Humor by Diane Farr

There is a term for all those twenty- and even thirty-somethings who just can't leave home: "failure to launch."

It's the catchphrase- perhaps inspired by a movie - given to those of this generation who can't or won't get their life started. It's definitely nicer than "parasite single," which is what they're called in Japan.

This "condition" or even "epidemic" in young people who can't get off their mother's couch long after their educational years are over is worrisome to me as a parent.

And I'm not just worried that it might happen to my offspring, but that I could actually be encouraging it.

I keep my kids on a tight schedule: preschool, followed by playdate, sports or music, followed by dinner, bed and bath - and repeat. I drive, feed and direct them from one controlled activity to another until we all collapse at the end of the day. I fear that I'm overscheduling my offspring - even though I'm doing considerably less than most of their peers' parents whom I see driving to multiple activities after a full day of preschool. Could this lack of downtime for kids be a bigger part of what's causing the perpetual downtime for them as young adults?

Records from a collection
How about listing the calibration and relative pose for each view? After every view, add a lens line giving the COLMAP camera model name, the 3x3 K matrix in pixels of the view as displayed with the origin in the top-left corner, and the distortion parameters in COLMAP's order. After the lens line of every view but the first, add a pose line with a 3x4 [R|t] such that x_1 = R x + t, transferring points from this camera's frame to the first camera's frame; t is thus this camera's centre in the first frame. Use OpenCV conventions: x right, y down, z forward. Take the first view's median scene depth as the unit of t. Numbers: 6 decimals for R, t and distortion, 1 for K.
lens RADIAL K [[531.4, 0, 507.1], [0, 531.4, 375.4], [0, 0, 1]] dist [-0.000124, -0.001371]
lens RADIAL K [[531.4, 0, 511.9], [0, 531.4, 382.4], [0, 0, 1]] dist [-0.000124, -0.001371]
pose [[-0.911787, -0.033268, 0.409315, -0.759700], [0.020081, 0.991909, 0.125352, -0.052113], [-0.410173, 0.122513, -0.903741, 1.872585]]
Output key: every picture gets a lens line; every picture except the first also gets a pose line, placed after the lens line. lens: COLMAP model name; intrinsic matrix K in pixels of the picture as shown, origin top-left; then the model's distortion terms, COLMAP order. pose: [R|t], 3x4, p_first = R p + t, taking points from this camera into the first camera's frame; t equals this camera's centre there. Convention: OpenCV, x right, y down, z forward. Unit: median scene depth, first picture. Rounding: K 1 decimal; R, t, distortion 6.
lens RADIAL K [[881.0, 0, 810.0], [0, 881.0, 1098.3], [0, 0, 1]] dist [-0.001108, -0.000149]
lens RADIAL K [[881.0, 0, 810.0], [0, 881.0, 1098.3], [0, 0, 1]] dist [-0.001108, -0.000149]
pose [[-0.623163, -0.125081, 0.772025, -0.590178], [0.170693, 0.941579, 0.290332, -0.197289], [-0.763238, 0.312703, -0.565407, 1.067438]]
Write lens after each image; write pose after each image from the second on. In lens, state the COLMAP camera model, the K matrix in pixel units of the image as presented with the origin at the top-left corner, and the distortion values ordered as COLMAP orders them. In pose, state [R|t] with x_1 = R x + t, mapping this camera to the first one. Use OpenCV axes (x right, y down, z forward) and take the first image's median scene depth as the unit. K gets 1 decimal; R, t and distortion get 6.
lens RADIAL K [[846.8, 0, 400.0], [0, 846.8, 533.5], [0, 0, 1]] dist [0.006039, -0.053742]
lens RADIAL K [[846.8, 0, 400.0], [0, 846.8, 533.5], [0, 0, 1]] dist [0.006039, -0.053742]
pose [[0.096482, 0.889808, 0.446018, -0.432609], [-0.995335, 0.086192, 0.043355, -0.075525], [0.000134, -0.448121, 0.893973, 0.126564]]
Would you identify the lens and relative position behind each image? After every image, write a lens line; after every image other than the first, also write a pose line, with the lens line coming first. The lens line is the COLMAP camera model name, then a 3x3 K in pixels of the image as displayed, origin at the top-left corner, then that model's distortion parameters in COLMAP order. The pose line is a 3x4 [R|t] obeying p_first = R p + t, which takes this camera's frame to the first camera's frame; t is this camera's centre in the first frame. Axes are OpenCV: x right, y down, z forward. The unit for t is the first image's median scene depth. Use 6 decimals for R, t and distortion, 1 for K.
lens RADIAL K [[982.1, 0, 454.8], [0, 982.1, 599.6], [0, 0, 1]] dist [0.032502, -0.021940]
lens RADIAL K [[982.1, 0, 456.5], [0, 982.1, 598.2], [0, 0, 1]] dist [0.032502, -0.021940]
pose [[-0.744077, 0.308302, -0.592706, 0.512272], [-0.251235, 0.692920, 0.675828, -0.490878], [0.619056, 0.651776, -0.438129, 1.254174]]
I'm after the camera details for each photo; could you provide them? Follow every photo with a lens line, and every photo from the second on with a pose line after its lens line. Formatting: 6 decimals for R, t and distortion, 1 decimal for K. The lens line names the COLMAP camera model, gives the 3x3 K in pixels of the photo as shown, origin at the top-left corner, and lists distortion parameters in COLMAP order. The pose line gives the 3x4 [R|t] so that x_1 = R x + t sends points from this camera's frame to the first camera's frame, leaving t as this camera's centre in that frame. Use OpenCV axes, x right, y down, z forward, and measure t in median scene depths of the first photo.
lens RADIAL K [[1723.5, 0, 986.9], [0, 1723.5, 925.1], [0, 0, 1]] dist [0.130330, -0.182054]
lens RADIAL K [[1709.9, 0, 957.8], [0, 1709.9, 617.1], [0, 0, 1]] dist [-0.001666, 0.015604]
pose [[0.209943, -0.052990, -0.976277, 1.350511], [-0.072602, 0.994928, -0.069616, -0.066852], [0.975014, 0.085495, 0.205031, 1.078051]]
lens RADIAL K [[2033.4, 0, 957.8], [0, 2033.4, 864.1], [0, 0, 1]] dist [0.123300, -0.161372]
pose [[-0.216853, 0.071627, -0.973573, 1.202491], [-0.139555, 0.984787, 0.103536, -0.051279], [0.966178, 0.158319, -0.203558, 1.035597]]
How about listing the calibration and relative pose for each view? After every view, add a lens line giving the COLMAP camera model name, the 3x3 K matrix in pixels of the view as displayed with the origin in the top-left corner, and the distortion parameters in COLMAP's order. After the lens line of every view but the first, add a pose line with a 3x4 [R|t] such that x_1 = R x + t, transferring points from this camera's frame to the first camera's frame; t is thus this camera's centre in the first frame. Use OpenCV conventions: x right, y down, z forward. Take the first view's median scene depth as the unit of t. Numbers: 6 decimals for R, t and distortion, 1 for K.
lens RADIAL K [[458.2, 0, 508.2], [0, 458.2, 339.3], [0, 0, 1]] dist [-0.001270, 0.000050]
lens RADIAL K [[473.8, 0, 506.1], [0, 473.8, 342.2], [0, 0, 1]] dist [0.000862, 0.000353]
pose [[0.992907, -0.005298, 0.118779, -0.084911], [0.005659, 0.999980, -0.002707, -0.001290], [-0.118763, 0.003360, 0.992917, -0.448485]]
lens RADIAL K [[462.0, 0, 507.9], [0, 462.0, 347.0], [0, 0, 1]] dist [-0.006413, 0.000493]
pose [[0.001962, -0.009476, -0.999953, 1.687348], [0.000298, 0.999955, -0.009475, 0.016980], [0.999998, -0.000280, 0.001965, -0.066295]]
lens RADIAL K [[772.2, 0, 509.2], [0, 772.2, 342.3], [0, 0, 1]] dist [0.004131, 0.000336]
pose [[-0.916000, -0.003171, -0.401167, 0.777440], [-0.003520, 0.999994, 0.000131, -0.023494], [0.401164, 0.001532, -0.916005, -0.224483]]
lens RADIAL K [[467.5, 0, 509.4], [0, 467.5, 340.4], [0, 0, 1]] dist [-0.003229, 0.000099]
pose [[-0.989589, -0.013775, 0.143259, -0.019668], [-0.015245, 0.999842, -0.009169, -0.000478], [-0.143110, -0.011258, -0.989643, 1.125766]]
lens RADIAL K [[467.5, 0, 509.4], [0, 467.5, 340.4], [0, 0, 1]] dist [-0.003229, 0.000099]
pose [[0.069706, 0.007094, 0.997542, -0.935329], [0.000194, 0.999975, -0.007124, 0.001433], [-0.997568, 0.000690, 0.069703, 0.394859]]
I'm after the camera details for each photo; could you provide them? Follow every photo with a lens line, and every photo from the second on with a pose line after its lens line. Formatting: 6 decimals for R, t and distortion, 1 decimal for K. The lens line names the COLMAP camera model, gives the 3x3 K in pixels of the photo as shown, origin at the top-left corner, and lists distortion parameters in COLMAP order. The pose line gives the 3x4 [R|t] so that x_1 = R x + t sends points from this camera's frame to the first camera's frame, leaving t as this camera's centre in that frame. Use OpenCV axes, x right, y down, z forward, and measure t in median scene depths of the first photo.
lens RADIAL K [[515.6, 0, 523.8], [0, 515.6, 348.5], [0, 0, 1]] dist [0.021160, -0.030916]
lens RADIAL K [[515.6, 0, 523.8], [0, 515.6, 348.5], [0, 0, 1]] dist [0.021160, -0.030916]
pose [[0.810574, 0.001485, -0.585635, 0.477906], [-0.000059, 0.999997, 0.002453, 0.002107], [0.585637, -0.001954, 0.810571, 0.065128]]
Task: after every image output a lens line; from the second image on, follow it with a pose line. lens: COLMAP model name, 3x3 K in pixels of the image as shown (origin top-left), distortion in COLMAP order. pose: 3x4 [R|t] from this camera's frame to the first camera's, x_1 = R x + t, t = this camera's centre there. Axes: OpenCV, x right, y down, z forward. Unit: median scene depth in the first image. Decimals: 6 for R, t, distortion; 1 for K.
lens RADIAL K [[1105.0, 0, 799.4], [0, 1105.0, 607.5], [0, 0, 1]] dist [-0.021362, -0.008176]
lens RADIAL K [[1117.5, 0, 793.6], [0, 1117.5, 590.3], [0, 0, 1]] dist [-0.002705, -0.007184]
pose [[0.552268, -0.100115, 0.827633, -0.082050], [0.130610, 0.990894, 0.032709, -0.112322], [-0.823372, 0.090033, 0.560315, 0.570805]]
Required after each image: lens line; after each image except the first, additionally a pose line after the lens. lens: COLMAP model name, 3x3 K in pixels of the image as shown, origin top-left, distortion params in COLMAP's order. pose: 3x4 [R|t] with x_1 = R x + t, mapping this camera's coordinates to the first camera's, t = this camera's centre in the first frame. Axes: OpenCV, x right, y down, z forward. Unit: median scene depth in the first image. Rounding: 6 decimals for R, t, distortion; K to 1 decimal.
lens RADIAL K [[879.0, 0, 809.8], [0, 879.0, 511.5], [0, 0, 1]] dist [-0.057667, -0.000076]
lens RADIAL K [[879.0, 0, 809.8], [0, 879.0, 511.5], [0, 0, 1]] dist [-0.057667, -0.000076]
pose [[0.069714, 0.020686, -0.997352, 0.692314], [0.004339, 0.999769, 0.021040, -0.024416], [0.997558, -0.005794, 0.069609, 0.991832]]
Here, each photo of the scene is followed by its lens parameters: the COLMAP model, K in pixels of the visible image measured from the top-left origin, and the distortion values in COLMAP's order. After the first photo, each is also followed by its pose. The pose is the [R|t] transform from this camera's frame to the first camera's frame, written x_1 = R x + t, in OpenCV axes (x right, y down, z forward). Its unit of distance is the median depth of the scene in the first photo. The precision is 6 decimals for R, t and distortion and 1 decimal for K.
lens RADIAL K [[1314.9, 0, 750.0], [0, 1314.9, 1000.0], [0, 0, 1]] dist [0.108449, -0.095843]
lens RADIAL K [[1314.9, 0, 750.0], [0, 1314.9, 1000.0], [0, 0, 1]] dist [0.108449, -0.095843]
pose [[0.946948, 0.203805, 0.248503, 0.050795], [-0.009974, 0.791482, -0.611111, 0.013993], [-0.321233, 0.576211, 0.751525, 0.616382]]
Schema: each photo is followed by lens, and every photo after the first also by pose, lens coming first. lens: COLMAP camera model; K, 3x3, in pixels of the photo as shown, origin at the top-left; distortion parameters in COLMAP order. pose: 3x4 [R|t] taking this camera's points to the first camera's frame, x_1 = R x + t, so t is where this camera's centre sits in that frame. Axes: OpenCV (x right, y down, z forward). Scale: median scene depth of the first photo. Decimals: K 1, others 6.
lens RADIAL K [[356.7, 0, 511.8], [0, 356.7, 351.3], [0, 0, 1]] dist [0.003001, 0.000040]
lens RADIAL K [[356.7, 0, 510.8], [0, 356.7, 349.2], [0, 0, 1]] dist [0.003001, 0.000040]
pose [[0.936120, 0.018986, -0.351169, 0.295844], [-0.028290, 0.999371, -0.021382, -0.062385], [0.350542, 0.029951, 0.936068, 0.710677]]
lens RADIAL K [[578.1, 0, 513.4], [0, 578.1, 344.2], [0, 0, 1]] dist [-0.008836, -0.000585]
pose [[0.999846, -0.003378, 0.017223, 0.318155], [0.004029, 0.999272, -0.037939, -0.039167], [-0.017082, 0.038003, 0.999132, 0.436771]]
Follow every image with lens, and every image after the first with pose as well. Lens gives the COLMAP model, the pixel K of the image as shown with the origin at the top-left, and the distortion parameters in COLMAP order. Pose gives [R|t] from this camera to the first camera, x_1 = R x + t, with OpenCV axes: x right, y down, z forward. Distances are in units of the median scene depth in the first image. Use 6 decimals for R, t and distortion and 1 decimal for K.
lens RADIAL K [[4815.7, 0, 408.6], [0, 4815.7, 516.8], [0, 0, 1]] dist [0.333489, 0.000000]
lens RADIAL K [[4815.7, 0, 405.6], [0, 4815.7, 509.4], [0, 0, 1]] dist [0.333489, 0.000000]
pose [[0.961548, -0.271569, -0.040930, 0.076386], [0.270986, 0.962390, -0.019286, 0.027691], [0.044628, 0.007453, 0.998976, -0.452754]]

* _WHAT IS NEEDED_:
Summarize the humor piece about "failure to launch" in two sentences.

* _RESPONSE TO THIS TASK_:
Twenty- and thirty-somethings who can't or won't leave home and get their lives started are said to suffer from "failure to launch," a term nicer than Japan's "parasite single." The writer, a parent who keeps young children on a tight schedule of activities, worries that this lack of downtime may be feeding the perpetual downtime of young adults.